## ACTION ITEM
Reproduce every record below, character by character.

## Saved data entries
# # # # # # #

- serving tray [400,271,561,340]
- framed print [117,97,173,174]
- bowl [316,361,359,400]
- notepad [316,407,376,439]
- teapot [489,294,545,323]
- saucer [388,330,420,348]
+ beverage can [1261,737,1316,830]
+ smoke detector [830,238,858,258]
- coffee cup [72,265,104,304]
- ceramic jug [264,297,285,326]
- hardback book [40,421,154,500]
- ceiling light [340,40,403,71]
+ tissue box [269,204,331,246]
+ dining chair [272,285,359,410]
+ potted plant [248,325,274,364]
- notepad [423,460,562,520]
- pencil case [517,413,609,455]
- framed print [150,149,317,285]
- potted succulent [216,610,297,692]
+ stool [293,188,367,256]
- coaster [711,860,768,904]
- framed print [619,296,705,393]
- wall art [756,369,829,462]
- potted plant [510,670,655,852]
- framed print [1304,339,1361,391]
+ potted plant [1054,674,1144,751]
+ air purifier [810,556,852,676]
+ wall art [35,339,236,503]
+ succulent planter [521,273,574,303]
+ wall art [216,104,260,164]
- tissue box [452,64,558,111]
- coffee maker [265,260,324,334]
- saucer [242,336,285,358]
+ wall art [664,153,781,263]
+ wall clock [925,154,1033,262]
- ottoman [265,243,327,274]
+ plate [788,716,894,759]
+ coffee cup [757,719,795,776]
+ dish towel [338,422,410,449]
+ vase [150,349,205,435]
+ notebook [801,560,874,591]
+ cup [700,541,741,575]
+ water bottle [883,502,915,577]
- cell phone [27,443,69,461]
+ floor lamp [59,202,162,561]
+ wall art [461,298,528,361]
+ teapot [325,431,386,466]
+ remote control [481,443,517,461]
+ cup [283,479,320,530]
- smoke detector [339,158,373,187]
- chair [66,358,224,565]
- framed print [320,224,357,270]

# # # # # # #

## RESPONSE TO THE TASK
- serving tray [400,271,561,340]
- framed print [117,97,173,174]
- bowl [316,361,359,400]
- notepad [316,407,376,439]
- teapot [489,294,545,323]
- saucer [388,330,420,348]
+ beverage can [1261,737,1316,830]
+ smoke detector [830,238,858,258]
- coffee cup [72,265,104,304]
- ceramic jug [264,297,285,326]
- hardback book [40,421,154,500]
- ceiling light [340,40,403,71]
+ tissue box [269,204,331,246]
+ dining chair [272,285,359,410]
+ potted plant [248,325,274,364]
- notepad [423,460,562,520]
- pencil case [517,413,609,455]
- framed print [150,149,317,285]
- potted succulent [216,610,297,692]
+ stool [293,188,367,256]
- coaster [711,860,768,904]
- framed print [619,296,705,393]
- wall art [756,369,829,462]
- potted plant [510,670,655,852]
- framed print [1304,339,1361,391]
+ potted plant [1054,674,1144,751]
+ air purifier [810,556,852,676]
+ wall art [35,339,236,503]
+ succulent planter [521,273,574,303]
+ wall art [216,104,260,164]
- tissue box [452,64,558,111]
- coffee maker [265,260,324,334]
- saucer [242,336,285,358]
+ wall art [664,153,781,263]
+ wall clock [925,154,1033,262]
- ottoman [265,243,327,274]
+ plate [788,716,894,759]
+ coffee cup [757,719,795,776]
+ dish towel [338,422,410,449]
+ vase [150,349,205,435]
+ notebook [801,560,874,591]
+ cup [700,541,741,575]
+ water bottle [883,502,915,577]
- cell phone [27,443,69,461]
+ floor lamp [59,202,162,561]
+ wall art [461,298,528,361]
+ teapot [325,431,386,466]
+ remote control [481,443,517,461]
+ cup [283,479,320,530]
- smoke detector [339,158,373,187]
- chair [66,358,224,565]
- framed print [320,224,357,270]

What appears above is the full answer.